= Stewart-Richardson baronets =

Baronetcy in the Baronetage of Nova Scotia

The Richardson, later Stewart-Richardson Baronetcy, of Pencaitland in the County of Haddington, is a title in the Baronetage of Nova Scotia. It was created on 13 November 1630 for Robert Richardson, with remainder to his heirs male whatsoever. The title was dormant from c. 1640–c. 1678, 1752–c. 1783 and 1821–1837. The thirteenth Baronet was the son of Elizabeth, eldest daughter and co-heir of James Stewart, and assumed the additional surname of Stewart.

==Richardson, later Stewart-Richardson baronets, of Pencaitland (1630)==
- Sir Robert Richardson, 1st Baronet (died 1635)
- Sir Robert Richardson, 2nd Baronet (1613–c. 1640)
- Sir James Richardson, 3rd Baronet (died 1680)
- Sir James Richardson, 4th Baronet (died 1717)
- Sir James Richardson, 5th Baronet (died 1731)
- Sir William Richardson, 6th Baronet (died 1747)
- Sir Robert Richardson, 7th Baronet (died 1752)
- Sir James Richardson, 8th Baronet (died 1788)
- Sir George Richardson, 9th Baronet (died 1791)
- Sir George Preston Richardson, 10th Baronet (c. 1778–1803)
- Sir James Richardson, 11th Baronet (died 1804)
- Sir John Charles Richardson, 12th Baronet (c. 1785–1821)
- Sir John Stewart-Richardson, 13th Baronet (1797–1881)
- Sir James Thomas Stewart-Richardson, 14th Baronet (1840–1895)
- Sir Edward Austin Stewart-Richardson, 15th Baronet (1872–1914) (married Constance Stewart-Richardson, a dancer and niece of the 4th Duke of Sutherland.

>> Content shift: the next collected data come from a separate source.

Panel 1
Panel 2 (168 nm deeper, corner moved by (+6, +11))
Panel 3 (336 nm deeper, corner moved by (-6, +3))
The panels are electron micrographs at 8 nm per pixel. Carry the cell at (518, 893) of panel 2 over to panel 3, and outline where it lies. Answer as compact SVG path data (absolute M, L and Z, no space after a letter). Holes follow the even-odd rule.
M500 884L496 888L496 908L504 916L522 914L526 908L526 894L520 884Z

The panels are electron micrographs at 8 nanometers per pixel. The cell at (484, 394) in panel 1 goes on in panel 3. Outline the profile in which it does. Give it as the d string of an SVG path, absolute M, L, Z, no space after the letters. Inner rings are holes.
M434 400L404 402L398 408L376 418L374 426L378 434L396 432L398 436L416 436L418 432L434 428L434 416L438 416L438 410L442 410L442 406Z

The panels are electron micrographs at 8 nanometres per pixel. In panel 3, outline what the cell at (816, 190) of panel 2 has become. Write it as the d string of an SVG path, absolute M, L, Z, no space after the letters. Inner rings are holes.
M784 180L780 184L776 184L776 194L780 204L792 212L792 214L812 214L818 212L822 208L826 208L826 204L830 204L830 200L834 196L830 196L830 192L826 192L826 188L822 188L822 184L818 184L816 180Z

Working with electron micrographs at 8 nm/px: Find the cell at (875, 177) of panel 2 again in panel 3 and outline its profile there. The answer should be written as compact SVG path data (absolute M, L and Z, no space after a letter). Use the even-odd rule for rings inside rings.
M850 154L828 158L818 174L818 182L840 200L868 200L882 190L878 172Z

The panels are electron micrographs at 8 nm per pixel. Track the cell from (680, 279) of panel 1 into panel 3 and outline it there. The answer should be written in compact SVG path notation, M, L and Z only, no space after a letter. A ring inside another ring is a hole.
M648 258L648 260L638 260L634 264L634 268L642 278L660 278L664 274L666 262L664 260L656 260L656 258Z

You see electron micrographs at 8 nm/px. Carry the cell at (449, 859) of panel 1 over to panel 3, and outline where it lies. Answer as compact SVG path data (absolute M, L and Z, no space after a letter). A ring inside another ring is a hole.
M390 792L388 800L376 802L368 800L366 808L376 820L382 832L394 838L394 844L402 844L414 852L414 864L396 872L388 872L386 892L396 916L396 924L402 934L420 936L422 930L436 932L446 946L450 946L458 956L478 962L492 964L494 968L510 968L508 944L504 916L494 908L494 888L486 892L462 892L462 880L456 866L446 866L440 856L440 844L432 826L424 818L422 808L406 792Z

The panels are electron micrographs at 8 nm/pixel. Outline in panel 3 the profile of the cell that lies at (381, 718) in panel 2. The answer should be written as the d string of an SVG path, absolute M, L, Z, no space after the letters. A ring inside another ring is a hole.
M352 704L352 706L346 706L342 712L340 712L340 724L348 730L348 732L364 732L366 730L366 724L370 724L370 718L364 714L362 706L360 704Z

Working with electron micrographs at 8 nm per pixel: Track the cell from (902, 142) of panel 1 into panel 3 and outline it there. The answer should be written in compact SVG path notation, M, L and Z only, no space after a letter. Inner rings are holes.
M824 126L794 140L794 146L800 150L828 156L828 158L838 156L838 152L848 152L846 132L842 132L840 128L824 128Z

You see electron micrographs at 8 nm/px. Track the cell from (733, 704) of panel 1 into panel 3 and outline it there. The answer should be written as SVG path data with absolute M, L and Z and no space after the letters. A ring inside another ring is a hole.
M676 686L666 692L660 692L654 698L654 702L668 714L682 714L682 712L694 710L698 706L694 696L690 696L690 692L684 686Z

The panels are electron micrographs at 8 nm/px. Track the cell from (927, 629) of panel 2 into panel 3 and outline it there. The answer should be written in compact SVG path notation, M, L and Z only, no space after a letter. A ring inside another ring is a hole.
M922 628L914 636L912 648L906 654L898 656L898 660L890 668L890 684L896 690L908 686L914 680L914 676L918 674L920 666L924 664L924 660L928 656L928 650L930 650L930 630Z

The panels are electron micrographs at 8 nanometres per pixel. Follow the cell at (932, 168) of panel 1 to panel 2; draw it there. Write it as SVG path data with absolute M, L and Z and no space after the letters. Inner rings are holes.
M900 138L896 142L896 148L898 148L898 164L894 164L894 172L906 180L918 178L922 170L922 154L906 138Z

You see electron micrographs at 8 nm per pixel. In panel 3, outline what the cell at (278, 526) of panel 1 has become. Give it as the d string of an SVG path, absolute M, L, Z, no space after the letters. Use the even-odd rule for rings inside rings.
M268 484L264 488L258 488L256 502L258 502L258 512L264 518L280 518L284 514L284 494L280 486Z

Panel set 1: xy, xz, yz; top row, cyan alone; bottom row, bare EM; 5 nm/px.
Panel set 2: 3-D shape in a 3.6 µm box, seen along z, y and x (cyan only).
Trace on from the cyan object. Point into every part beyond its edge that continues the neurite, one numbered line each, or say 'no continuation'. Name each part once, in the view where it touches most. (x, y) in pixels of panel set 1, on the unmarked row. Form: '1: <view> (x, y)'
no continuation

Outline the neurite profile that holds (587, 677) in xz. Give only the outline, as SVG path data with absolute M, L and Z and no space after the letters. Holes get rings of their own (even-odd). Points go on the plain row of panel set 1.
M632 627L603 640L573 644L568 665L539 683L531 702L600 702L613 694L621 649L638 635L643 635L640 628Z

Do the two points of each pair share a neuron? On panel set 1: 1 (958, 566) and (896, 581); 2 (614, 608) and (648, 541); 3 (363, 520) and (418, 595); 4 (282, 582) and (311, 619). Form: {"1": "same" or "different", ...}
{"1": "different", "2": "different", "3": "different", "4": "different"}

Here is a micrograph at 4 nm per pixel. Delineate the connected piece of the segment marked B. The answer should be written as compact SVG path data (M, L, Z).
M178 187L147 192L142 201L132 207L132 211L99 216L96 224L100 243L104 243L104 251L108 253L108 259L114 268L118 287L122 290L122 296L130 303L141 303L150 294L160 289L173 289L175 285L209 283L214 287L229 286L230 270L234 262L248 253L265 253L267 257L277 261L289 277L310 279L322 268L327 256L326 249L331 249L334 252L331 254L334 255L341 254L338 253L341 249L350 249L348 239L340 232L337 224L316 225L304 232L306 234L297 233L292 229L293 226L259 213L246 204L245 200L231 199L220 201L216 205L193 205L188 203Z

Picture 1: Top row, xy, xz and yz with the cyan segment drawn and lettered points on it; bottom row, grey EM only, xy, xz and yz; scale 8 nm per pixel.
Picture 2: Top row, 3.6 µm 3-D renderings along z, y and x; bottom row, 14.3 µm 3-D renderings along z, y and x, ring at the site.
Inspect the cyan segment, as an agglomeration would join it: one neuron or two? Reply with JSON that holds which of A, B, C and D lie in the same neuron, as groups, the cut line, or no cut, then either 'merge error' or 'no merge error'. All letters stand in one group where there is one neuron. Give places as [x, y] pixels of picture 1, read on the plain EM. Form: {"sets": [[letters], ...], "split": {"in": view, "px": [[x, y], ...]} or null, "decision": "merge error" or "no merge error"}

Died of wounds sustained whilst serving with the Black Watch)
- Sir Ian Rorie Hay Stewart-Richardson, 16th Baronet (1904–1969)
- Sir Simon Alaisdair Stewart-Richardson, 17th Baronet (born 1947)

The heir apparent is the present holder's only son Jason Rorie Stewart-Richardson (born 1990).